# # of motor power connectors



## BenNelson (Jul 27, 2007)

What determines how many power connectors there are on a motor?

My Etek motor on my motorcycle has 2 - one for positive and one for negative.

The motors I have on the electric forklift I am dismantling have two connections for the pump motors, and 4 connections for the drive motor.

I see that most the motors being used for EVs have 4 connections.

Can somebody please explain the difference to me?

Does the number of connections have anything to do with wether or on it is a series-wound or shunt wound?

Please help!


----------



## Twilly (Jan 22, 2008)

Most motors have 4 windings. 2 field windings, and 2 windings on the armature. In a 4 terminal motor, the field windings are wired to 2 terms, and the armature windings are wired to 2 terms. In a 2 term motor, the field and armature windings are connected in series inside the motor, and because of this, no matter how you wire the motor, the direction will always be the same because it is not possible to reverse the polarity of the field in relation to the armature.


----------



## BenNelson (Jul 27, 2007)

OK, I think I get it.

That's why on 4 terminal motors, a short cable connects two of those terminals, to put the field windings and armature in series.

So it sounds like my two terminal motor should work ok, I just need to use the reverse gear on the car.
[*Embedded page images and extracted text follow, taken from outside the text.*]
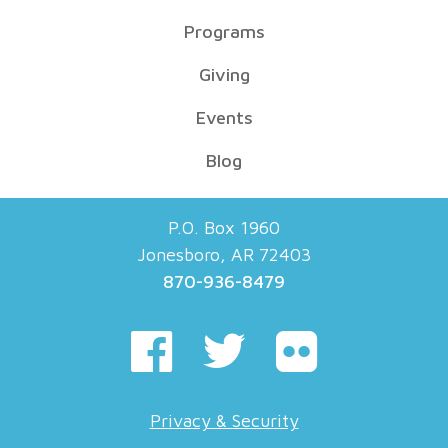
Programs
Giving
Events
Blog
P.O. Box 1960
Jonesboro, AR 72403
870-936-8479
Privacy & Security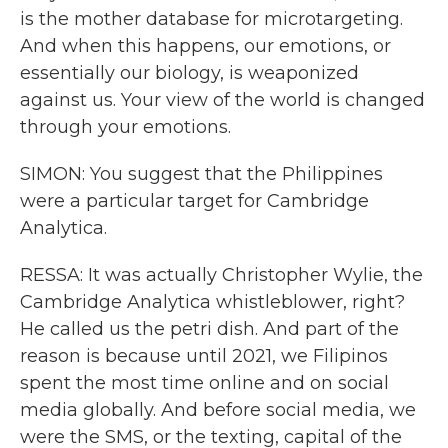
is the mother database for microtargeting.
And when this happens, our emotions, or
essentially our biology, is weaponized
against us. Your view of the world is changed
through your emotions.
SIMON: You suggest that the Philippines
were a particular target for Cambridge
Analytica.
RESSA: It was actually Christopher Wylie, the
Cambridge Analytica whistleblower, right?
He called us the petri dish. And part of the
reason is because until 2021, we Filipinos
spent the most time online and on social
media globally. And before social media, we
were the SMS, or the texting, capital of the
Oh, and pray that the motor spins the right direction for the transmission of whatever car I end up putting it in.


----------



## Twilly (Jan 22, 2008)

I think that 99 percent of ICE's turn CCW when looking at the crankshaft output to the transmission. I think Hondas are odd balls. Hook 12 v to your motor and find out... If it is wrong, you might get lucky and be able to open the motor and reverse the field polarity, or else a pro will need to get involved.


----------



## BenNelson (Jul 27, 2007)

I have heard that about Hondas too.

I think I just need to test this out and then buy a Metro if it spins the one way, and a Civic if it spins the other.

There is still one more motor to pull out of the forklift. It is the drive motor. It's a little smaller than this pump motor, but has four power connections on it. I assume that the other end of those cables goes to a reversing contactor and that's how you make the forklift drive forward or reverse.

I think I want to use the largest motor I can out of the forklift. If that one won't work, then I will use the drive motor.

Not sure which would be cooler, just shifting into reverse, or having a big red button on the dashboard that puts the car in reverse.


----------